Is your body language holding you back?
Non-verbal cues, or body language, can have a powerful impact. It can change the way people view you. Did you know that over half of all communication is non-verbal – the actual figure is around 93% (1). That means we spend over 50% of our time communicating using body language and facial expressions, so it's surprising we don't think about this very often. How often have you thought about or practised expressions and gestures before an important event such as a presentation or job interview?
Whilst there is no such thing as 'wrong' body language, being aware of how others might interpret your expressions, motions and gestures is important. It can be tough to examine your own body language and even tougher to change ingrained bad habits, but could it be that your body language is holding you back?
What is body language?
Body language covers all types of non-verbal communication, such as your posture, gestures, facial expressions – even eye movements. The way you use the space around you is also classed as body language, so if you're pacing or swaying on the spot, this could be interpreted as nervousness or uncertainty.

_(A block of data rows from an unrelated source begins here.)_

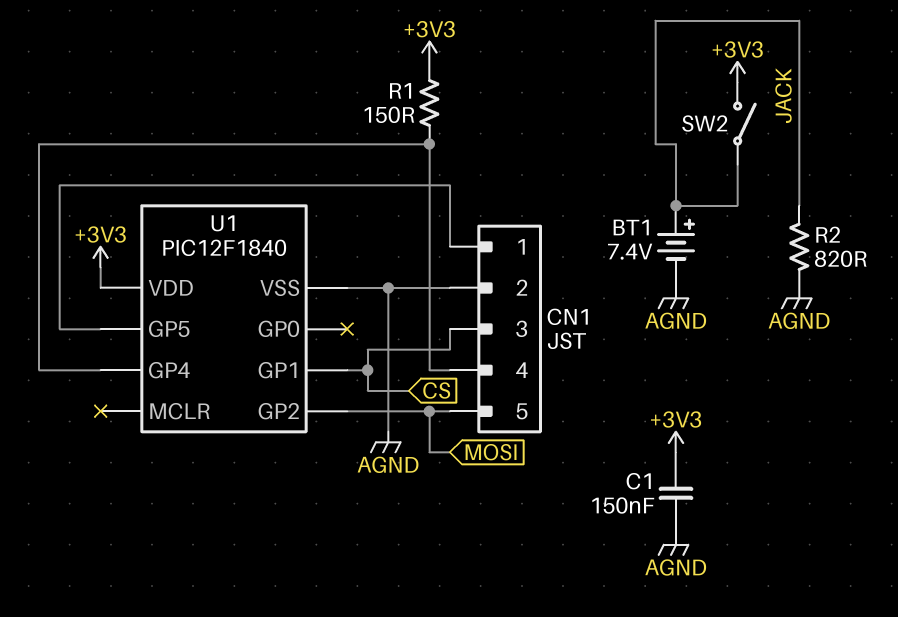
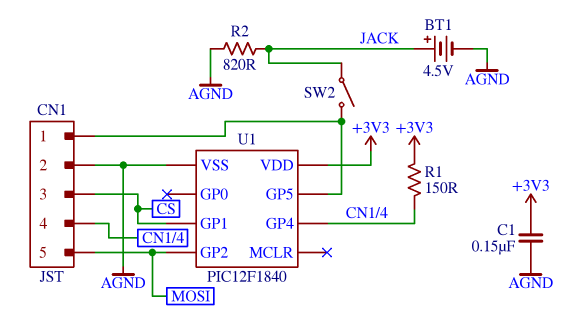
BT1: 7.4V (plus JACK, minus AGND) -> 4.5V (plus JACK, minus AGND)
SW2: switch (+3V3, JACK) -> switch (CN1/1, JACK)

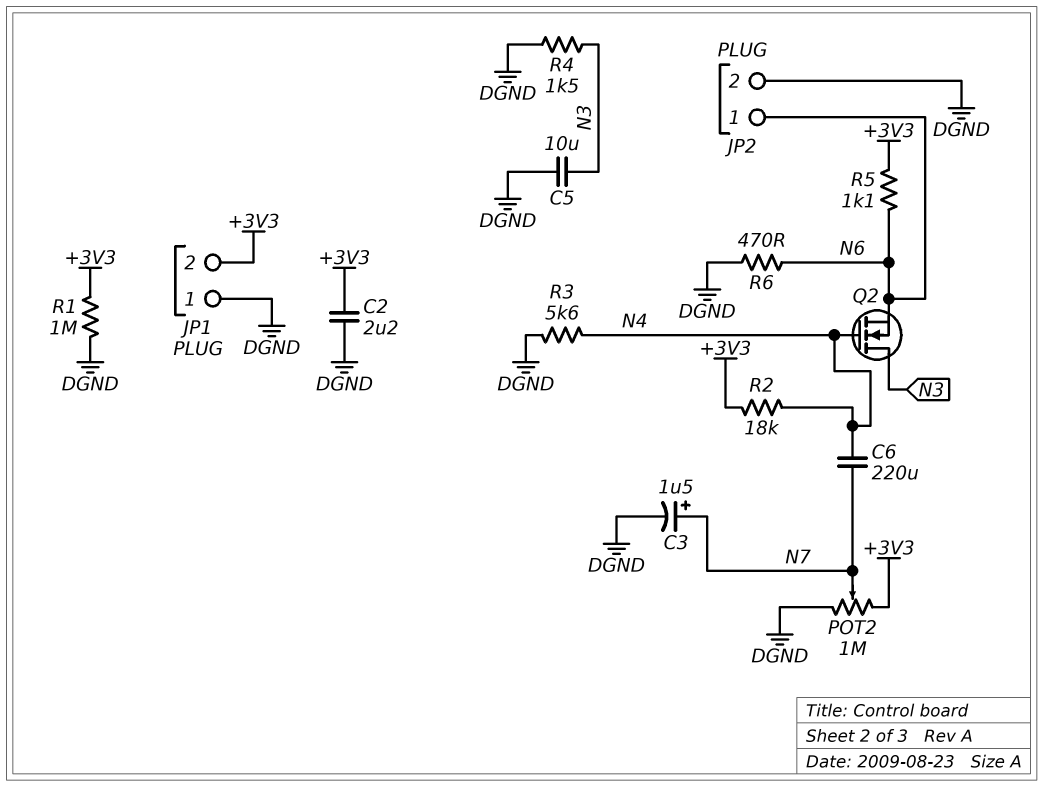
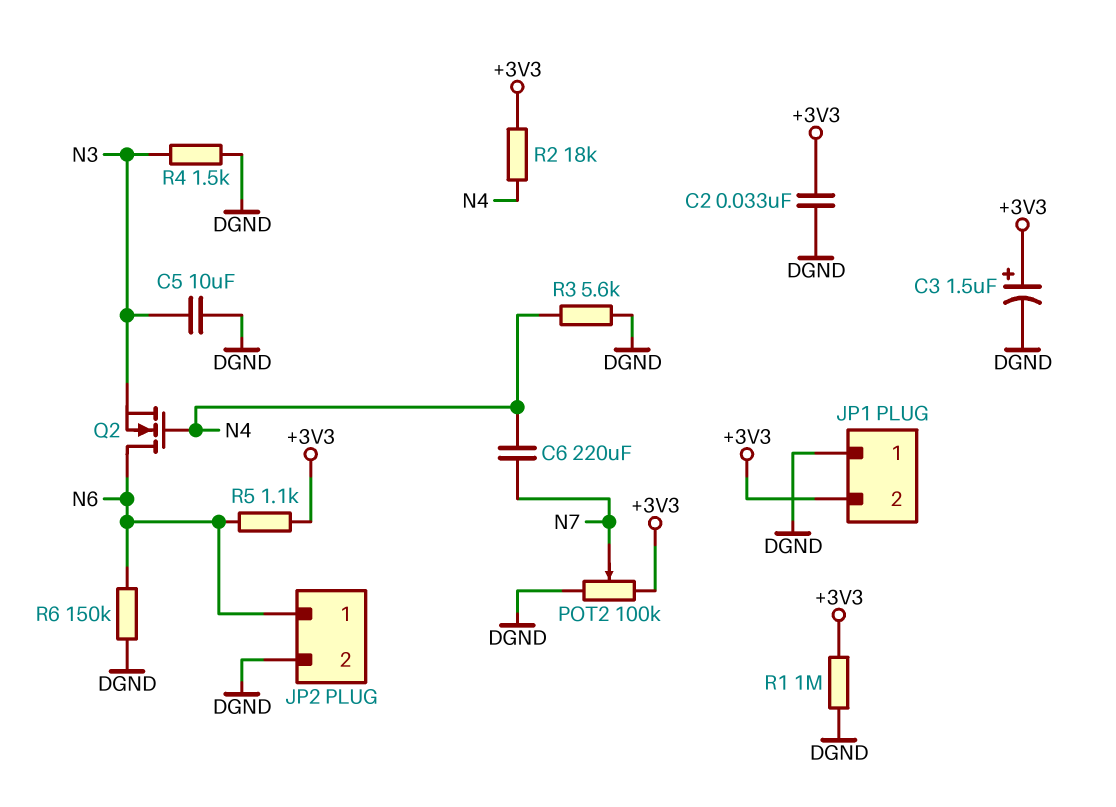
C2: 2.2uF (+3V3, DGND) -> 33nF (+3V3, DGND)
C3: 1.5uF (plus N7, minus DGND) -> 1.5uF (plus +3V3, minus DGND)
POT2: 1M (+3V3, DGND, wiper N7) -> 100k (+3V3, DGND, wiper N7)
Q2: NMOS (G N4, D N3, S N6) -> NMOS (G N4, D N6, S N3)
R6: 470 (DGND, N6) -> 150k (DGND, N6)

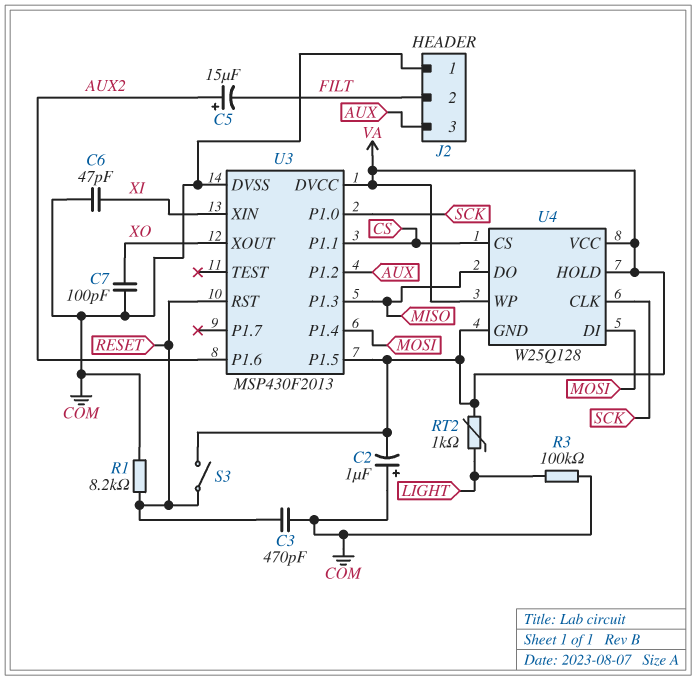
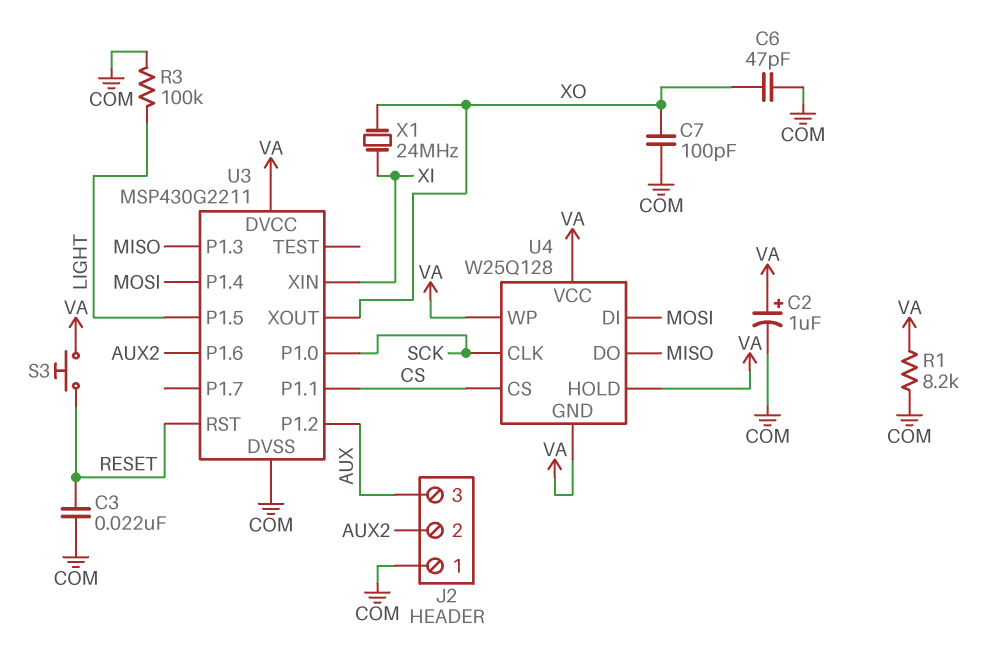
C2: 1uF (plus COM, minus VA) -> 1uF (plus VA, minus COM)
C3: 470pF (COM, RESET) -> 22nF (COM, RESET)
C5: 15uF (plus AUX2, minus FILT) -> none
C6: 47pF (COM, XI) -> 47pF (COM, XO)
J2 pin 2: FILT -> AUX2
R1: 8.2k (COM, RESET) -> 8.2k (COM, VA)
RT2: 1k (LIGHT, VA) -> none
S3: switch (RESET, VA) -> button (RESET, VA)
U3: MSP430F2013 -> MSP430G2211
U3 pin P1.5: VA -> LIGHT
X1: none -> 24MHz (XI, XO)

What's your body language saying?
When you meet someone, you usually form an opinion of them in less than a second (2) based on their body language and non-verbal cues. This explains why we take an instant dislike to some people before they have even opened their mouths! Of course, your opinion might change once you get to know them, but it makes sense that stand-offish body language can make a negative first impression. Here are just a few examples of typical body language 'mistakes' that could give people the wrong impression when they meet you:
- Avoiding eye contact – This can make you seem nervous or untrustworthy, so you could always try to hold eye contact a bit longer. We're not saying you should be staring, that is off-putting in itself!
- Crossing your arms – Whilst this is something many of us do when we are nervous or stressed, it can make you appear defensive and closed off. Keeping your arms in a neutral position, at your sides, is far more welcoming and relaxed
- Nodding a lot – Again, this can be a sign of shyness and nerves, but nobody wants to look like a nodding dog! Nodding too much can seem disingenuous, so try peppering the conversation with “I see” and “mm-hmm” rather than nodding constantly!
- Holding your hands behind your back – This makes you appear unfriendly and closed off. If in doubt, keep your hands at your sides
- Standing with your hands on your hips – This is usually seen as aggressive and intimidating, so it should be avoided unless you're deliberately trying to be authoritative at work
Tips for more positive body language
There is no magic way to make people warm to you, and no secret to learning more positive body language – it's all about making small changes to your body language habits. We uncover a few things you can change that will help you to make a more positive impression.
Smiling – and we're talking an authentic smile here, not a fake one – will automatically make you feel happier (3) and makes you seem more approachable. People are more likely to view you as friendly, and more likely to do what you ask of them or help you out if they see you smiling.
Use your hands to express your feelings, but don't become one of those people who wildly gesticulates with every word; that's not appealing! Keep your movements controlled and definitely don't fidget or fiddle with your hair or clothes, as this conveys nervousness and uncertainty. Use your hands to make bold, articulate gestures that emphasise what you are saying and help you to get your point across.
It can be tempting to sit with your legs crossed and many of us do this regularly. But did you know that tightly crossing your legs makes you seem closed off? Sit with your feet firmly on the ground and try to avoid restlessly bouncing your leg or tapping your feet – this can make you appear bored or disinterested.
Blankly staring at someone is the quickest way to make them feel uncomfortable, not to mention it's downright creepy and could make someone angry! But avoiding eye contact can make you seem shift – there's a balance to be struck. Many people assume that if someone is lying, they won't be able to look you in the eye. This isn't actually true (4) but most people still assume that good eye contact is a sign of telling the truth, so it's something worth mastering.
You might think that nobody notices your feet. Sure, on a conscious level, we probably spend no time at all looking at somebody else's feet, but body language is often picked up by the subconscious, and your feet can actually signal your mood and intentions to others! Your feet usually point to where you're going, or where you would rather be, so if you notice someone's feet pointing away from your during a conversation, that's a sign they're disinterested. When talking to someone, your feet should be forming a “V” in their direction to welcome them and show interest in the conversation.
Can body language really help you get ahead?
So, you're working on changing your body language and including more positive gestures and habits in your non-verbal communications. But can this really help you get ahead in life? Body language can tell others about your attitude, your personality and your goals. In fact, in business, body language can make or break a deal – you may not be saying anything, but your gestures are speaking volumes (5)! Working on developing a confident handshake, good posture and eye contact will ensure clients and colleagues view you as trustworthy and reputable. Fiddling with your hair or tie at a job interview might make potential employers question your ability to do the job, as you'll seem nervous and unprofessional. So body language really can impact on both your personal and professional life. If you're failing in business or can't seem to get past the first date with a new partner, perhaps it's time to take a look at your body language and see what it's saying about you!